[Saved data entries]
+++
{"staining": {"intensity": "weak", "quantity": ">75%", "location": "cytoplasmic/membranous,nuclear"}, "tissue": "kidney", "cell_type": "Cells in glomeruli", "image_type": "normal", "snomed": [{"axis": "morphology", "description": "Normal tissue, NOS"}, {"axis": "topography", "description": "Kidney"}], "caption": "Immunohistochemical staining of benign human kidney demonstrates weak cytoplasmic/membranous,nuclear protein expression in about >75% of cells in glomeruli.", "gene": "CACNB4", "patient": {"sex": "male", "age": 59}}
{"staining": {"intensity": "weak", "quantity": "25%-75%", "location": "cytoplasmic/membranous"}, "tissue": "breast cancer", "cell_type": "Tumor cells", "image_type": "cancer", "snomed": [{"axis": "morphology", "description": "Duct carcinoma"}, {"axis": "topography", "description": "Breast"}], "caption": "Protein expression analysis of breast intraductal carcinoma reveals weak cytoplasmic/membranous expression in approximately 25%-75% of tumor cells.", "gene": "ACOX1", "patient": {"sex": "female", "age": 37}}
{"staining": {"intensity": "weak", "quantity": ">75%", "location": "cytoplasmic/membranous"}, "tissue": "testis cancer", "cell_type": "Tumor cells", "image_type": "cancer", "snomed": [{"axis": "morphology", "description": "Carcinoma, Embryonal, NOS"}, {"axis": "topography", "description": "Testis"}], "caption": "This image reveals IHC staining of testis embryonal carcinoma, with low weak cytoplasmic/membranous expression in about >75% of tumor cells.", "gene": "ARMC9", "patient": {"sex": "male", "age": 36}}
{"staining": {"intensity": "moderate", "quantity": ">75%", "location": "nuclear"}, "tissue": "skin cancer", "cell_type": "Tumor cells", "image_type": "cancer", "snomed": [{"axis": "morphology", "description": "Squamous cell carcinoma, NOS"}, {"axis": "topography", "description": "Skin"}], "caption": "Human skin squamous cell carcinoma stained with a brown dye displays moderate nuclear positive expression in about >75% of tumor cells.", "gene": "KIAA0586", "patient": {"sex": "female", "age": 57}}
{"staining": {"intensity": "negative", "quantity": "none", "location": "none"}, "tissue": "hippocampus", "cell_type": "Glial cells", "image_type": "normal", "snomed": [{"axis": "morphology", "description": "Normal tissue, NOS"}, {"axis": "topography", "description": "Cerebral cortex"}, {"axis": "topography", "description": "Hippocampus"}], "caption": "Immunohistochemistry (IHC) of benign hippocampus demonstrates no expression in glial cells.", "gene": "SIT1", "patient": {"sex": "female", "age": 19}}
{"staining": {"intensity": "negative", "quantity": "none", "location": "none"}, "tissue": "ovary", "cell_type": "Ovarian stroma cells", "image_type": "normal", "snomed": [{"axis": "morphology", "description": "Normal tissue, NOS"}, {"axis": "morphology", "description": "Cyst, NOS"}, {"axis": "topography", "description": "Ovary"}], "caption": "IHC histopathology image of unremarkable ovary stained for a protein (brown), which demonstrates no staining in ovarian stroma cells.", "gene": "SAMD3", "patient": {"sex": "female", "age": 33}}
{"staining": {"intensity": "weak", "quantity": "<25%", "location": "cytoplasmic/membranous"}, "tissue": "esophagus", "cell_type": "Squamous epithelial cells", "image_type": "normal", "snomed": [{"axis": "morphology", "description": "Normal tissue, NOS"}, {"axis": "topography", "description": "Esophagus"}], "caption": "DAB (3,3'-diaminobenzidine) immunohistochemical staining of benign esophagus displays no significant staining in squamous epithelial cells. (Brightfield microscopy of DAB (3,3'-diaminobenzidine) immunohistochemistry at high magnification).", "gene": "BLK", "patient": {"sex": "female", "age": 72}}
+++
▸ Task statement:
Copy all the lines above that hold the string "squamous".

▸ Task solution:
{"staining": {"intensity": "moderate", "quantity": ">75%", "location": "nuclear"}, "tissue": "skin cancer", "cell_type": "Tumor cells", "image_type": "cancer", "snomed": [{"axis": "morphology", "description": "Squamous cell carcinoma, NOS"}, {"axis": "topography", "description": "Skin"}], "caption": "Human skin squamous cell carcinoma stained with a brown dye displays moderate nuclear positive expression in about >75% of tumor cells.", "gene": "KIAA0586", "patient": {"sex": "female", "age": 57}}
{"staining": {"intensity": "weak", "quantity": "<25%", "location": "cytoplasmic/membranous"}, "tissue": "esophagus", "cell_type": "Squamous epithelial cells", "image_type": "normal", "snomed": [{"axis": "morphology", "description": "Normal tissue, NOS"}, {"axis": "topography", "description": "Esophagus"}], "caption": "DAB (3,3'-diaminobenzidine) immunohistochemical staining of benign esophagus displays no significant staining in squamous epithelial cells. (Brightfield microscopy of DAB (3,3'-diaminobenzidine) immunohistochemistry at high magnification).", "gene": "BLK", "patient": {"sex": "female", "age": 72}}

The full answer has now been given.